Learn English – What’s the meaning of “it was collapsing in on itself”

prepositions

From "The Da Vinci Code":

(Describing a scheme) It had all begun as a holy cause. A brilliantly crafted scheme. Now, like a house of cards, it was collapsing in on itself, and the end was nowhere in sight.

How to understand the part "in on itself"? I can understand if it's only "collapsing itself", but what's the meaning of "in on" here?

Best Answer

When something simply collapses, it falls more or less straight down. While it was standing, it occupied a certain amount of space on the ground. When the collapse is complete, the thing is much shorter, but takes up more space on the ground, because it spread out or tilted over as it fell.

If you picture a person standing, they occupy only about a square foot of ground space; when they collapse, their knees would buckle and the start of the fall would be straight downward, but not everything bends in the same way and the person would end up lying on the ground, probably taking 5 or 6 square feet of space.

When something collapses in on itself, it falls more or less straight down, and it ends up taking no more ground space when fallen than it did while standing.
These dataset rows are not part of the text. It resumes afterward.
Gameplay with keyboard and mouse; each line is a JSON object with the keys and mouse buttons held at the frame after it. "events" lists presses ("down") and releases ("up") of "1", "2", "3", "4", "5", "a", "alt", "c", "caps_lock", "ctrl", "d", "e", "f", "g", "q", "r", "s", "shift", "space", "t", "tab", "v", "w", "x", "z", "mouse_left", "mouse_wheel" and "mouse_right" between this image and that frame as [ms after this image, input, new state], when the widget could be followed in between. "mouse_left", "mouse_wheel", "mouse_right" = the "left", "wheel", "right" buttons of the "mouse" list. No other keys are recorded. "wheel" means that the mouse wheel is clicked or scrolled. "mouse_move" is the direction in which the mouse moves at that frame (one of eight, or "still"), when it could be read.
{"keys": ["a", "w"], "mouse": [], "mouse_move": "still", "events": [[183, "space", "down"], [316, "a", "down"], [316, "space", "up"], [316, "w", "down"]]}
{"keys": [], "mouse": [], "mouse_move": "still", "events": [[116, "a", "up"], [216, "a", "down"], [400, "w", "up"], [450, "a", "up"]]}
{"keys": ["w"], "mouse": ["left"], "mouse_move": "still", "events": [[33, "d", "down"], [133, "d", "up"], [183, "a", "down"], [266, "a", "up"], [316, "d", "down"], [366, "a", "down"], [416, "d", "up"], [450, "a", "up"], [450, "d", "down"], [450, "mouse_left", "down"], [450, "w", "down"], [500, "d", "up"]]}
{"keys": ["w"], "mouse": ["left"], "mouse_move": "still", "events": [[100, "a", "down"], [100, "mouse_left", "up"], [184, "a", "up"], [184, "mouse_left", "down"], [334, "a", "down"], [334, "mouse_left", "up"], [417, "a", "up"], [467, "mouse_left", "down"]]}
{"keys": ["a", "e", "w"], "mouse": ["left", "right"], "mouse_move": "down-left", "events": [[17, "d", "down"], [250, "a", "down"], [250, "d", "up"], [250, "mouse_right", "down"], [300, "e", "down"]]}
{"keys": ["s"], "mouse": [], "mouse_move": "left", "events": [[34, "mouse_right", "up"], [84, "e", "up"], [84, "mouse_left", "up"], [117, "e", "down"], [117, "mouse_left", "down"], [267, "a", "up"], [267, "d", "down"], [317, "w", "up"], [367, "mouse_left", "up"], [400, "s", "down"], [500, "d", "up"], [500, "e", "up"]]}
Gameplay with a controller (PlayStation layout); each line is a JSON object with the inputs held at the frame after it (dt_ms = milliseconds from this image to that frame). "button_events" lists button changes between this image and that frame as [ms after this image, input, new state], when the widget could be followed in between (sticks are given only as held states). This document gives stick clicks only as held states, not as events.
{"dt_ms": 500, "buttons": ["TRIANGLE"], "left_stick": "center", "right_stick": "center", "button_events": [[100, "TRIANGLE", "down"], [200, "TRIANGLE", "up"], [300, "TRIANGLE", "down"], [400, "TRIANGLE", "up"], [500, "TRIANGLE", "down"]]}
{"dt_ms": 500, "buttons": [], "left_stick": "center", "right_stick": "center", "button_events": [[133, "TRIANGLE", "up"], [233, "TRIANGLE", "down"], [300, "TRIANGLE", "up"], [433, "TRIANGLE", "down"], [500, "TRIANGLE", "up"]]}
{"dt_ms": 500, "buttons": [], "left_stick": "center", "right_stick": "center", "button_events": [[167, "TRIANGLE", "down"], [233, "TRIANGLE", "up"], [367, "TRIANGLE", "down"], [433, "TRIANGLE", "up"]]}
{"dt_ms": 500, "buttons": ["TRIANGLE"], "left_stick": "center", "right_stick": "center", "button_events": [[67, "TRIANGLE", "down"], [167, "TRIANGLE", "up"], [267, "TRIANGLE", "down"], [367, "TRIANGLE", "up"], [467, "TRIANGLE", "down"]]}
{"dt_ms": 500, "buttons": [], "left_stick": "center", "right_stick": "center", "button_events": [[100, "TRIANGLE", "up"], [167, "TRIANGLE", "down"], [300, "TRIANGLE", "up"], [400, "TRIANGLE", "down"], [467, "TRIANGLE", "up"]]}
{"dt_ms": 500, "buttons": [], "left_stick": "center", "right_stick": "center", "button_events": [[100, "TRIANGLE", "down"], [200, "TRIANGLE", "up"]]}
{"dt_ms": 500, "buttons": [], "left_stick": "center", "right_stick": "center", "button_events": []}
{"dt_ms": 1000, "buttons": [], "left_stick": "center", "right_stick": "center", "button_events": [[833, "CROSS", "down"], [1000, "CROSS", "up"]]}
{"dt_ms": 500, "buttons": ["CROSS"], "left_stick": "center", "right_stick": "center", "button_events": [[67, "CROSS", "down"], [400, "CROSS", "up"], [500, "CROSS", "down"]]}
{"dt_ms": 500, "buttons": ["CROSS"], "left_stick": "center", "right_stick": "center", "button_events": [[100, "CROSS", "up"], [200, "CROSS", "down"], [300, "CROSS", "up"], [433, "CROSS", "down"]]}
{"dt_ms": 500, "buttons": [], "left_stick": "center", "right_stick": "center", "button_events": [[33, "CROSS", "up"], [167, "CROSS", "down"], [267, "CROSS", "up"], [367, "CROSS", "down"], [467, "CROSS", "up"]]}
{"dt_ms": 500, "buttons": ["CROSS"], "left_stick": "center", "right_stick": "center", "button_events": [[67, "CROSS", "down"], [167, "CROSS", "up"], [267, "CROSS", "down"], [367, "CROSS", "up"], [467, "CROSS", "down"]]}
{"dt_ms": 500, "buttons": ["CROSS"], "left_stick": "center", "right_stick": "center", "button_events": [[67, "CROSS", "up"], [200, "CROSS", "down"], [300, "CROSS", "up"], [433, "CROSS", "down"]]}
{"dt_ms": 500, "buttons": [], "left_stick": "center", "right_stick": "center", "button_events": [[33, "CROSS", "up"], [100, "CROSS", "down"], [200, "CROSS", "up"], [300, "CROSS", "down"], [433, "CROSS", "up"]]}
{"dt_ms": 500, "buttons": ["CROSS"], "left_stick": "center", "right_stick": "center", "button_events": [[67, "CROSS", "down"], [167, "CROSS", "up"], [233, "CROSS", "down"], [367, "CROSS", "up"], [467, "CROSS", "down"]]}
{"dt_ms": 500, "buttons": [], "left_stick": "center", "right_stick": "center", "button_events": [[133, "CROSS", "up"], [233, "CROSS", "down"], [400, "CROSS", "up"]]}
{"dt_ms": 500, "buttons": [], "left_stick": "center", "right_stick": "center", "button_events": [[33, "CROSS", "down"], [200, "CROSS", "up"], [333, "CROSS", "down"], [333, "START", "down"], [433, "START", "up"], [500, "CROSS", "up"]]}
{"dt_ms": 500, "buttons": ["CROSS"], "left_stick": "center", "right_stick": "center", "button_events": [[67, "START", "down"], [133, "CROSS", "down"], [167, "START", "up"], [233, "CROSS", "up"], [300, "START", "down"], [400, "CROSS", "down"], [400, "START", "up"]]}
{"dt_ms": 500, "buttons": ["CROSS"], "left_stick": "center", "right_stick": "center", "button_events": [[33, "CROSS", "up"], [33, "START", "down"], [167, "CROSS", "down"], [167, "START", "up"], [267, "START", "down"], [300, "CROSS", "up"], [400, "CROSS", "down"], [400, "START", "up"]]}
Obviously a person can't really do this, but a building can be made to do it. (check out wikipedia's page on Building Implosions for some images and videos.)

Both prepositions are necessary; you can't collapse on yourself because the on, when used alone with collapse, is describing where you land. (You might "collapse on the floor", or "collapse on the bed"; but "collapse on yourself" sounds like you end up floating in mid-air since you didn't actually land on anything else.) And you can't collapse in yourself because in, when used alone with collapse, describes either the general manner in which you end up, or something that you do while collapsing. (You might "collapse in a heap", or "collapse in a flood of tears".) When you combine both prepositions, though, in describes the direction of your collapse (as being not a normal "spreading-out-as-you-fall" collapse) and on now specifies correctly where you (or the parts of you that did not spread out as normally expected) landed.